As always, consult a physician before beginning any exercise program.
Vestibular vertigo is vertigo originating from the vestibular organs in the inner ear. It occurs when there is an imbalance in impulses sent to the brain from the vestibular organs in the inner ear. The result is an often violent form of vertigo, in which patients feel as if the room is spinning around them. This makes them feel sweaty and nauseous. Sufferers may not be able to stand up straight and may have to lie down until the episode is over. Vestibular vertigo is not a disease in itself and may have different causes.
I have consulted with my network of health care professionals and have been given some direction where to start. First, there are drugs that can help the symptoms of vestibular vertigo. Your client will need to consult her physician, but what I have been told is that calcium channel blockers and betahistine dihydrochloride are used to treat vestibular vertigo. I usually shy away from drugs to solve problems, but in this case, it may be a necessary evil.
There are also exercises you can do to help. Here are some links to sites that describe them.

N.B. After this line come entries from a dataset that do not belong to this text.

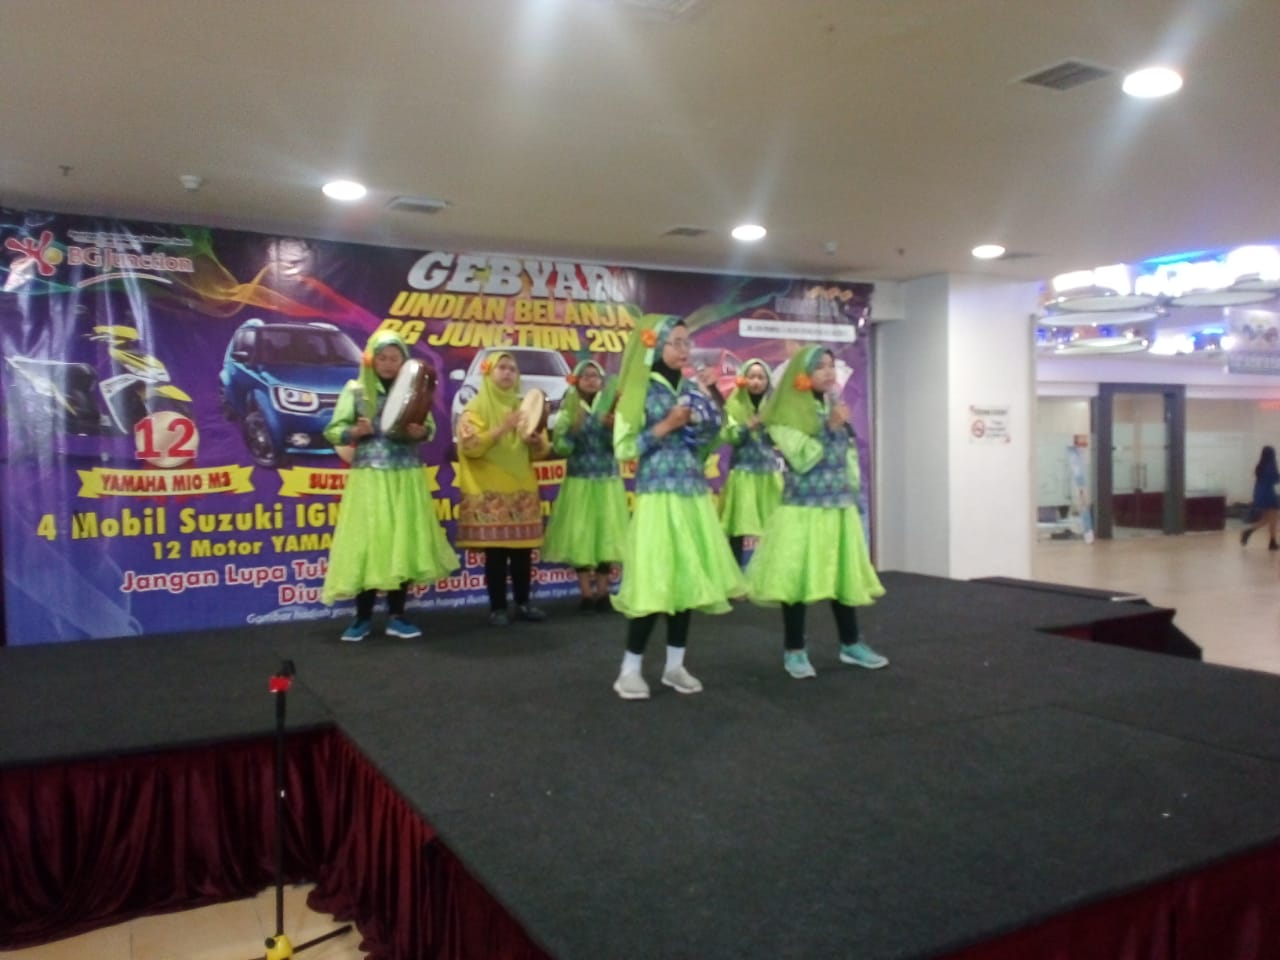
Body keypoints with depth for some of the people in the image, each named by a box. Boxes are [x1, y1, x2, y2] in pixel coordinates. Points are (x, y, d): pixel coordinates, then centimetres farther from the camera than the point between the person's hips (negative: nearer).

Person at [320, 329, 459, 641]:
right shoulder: (355, 389, 2)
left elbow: (431, 428, 8)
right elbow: (332, 432, 1)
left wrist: (420, 431, -14)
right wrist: (357, 431, -18)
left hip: (407, 478, 2)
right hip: (369, 478, -2)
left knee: (404, 542, 3)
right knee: (366, 543, -2)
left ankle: (396, 617, 13)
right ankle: (363, 617, 10)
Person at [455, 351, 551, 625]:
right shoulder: (476, 407, 2)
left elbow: (542, 450, 14)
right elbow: (470, 446, -13)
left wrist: (536, 441, -8)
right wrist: (502, 429, -21)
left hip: (523, 489, 5)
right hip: (489, 492, -5)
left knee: (523, 549, 4)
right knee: (495, 551, -5)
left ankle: (523, 603, 14)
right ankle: (497, 608, 3)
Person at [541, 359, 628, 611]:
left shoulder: (610, 409, 5)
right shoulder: (569, 411, 1)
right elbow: (560, 448, -5)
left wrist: (613, 427, -19)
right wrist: (574, 428, -19)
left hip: (608, 481, 2)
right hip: (579, 482, -1)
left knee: (606, 533, 4)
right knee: (580, 535, -3)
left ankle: (602, 592, 13)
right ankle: (586, 593, 5)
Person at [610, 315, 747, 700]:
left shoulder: (692, 388, 12)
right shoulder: (640, 390, -4)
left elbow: (710, 439, 19)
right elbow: (623, 448, -10)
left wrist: (706, 423, -1)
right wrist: (667, 425, -14)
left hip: (694, 494, 6)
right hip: (658, 495, -6)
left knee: (689, 578, 8)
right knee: (655, 581, -6)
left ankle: (675, 665, 20)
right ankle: (630, 669, 7)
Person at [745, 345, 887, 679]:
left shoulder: (834, 407, 12)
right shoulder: (785, 414, -8)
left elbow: (850, 454, 18)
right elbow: (801, 459, -16)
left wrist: (854, 491, 15)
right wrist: (830, 429, -19)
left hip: (840, 506, 6)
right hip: (803, 507, -6)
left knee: (844, 575, 11)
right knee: (798, 577, -2)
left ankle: (851, 644, 24)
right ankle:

While this answer addresses the area of direct vestibular involvement, there are other possibilities that should be considered. Since this occurred following trauma, the client should be checked for muscular or joint issues in the neck, vertebral artery patency and atlas subluxation, for a start. Any of these, either alone or in combination with a frank vestibular involvement, can cause vertigo. Treatment might involve any of the following: neuromuscular therapy, joint manipulation, NUCCA chiropractic adjustment, corrective exercise and cranial sacral therapy. I strongly suggest consulting with someone who can manage the client and any referrals. A Level III or IV Chek Practitioner should be able to do this.
Your client will probably never be 100 percent, but this info should help her on the way to recovery.